Doesn't everyone love analysts, always coming out with such fantastic opinions of the latest market developments. This week we're hearing some of those enthralling opinions from Michael Cherry, an analyst with Directions on Microsoft that has some harsh words to say about the state of Windows 8 and how Windows 8.1 won't fix any of these issues.
In an interview with Computerworld, Cherry chastised Microsoft for having a poor selection of apps, saying "Windows 8 sucks because Windows 8 apps suck." He goes on to say that in all the rumors surrounding Windows 8.1, the next major update to Windows 8, there's nothing that indicates the quality of apps will become better. In his opinion, unless Microsoft can fix the apps problem, nothing else that they can do with Windows 8.1 will make much difference.
Everyone's obsessed with the look of the thing.

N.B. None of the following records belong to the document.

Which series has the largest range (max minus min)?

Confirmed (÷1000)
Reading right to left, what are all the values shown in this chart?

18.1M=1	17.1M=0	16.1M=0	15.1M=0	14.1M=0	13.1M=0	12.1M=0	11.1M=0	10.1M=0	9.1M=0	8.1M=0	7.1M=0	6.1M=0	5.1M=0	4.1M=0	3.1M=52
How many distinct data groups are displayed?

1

What do I care about a Start button in Windows 8 if I spend all my time on the desktop? It's the lack of good applications [that's hurting Windows]. And from what I can tell, developers aren't going to get anything from Blue. I don't see anything about apps getting better.

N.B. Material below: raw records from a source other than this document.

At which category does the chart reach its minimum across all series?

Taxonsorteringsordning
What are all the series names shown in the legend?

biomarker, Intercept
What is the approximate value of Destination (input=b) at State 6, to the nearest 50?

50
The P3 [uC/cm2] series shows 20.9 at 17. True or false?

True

Cherry pointed to Microsoft's home-grown Windows 8 applications, such as the Mail, Calendar, People and Messaging app, saying that "if that's the best Microsoft can do [...] with their resources, it's no surprise that there's not a [third-party] app worth a darn." Microsoft has been heavily criticized for the quality of the first-party apps in Windows 8, especially around the launch, and it's not clear if these apps will improve in the next major update.

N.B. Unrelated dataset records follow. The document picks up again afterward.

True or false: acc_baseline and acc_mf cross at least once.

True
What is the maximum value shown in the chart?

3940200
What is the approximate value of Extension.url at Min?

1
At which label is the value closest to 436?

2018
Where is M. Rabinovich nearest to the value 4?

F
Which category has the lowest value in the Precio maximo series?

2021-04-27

Cherry's solution to Windows 8's problems is not to bring back the Start button or introduce more customization features, but instead to provide developers with documentation and inspiration to make quality apps. "Tell developers, 'We're going to get you all the assistance and all the documentation you need, we will create apps that are so full-featured that they will inspire you to write great apps,'" he said.
A lot of information surrounding Windows 8.1 (codenamed "Blue") is still unknown, although expect more to be unveiled not only through a steady stream of leaks, but also at Microsoft's BUILD conference mid-year, where a public preview of Windows 8.1 is expected to be unveiled.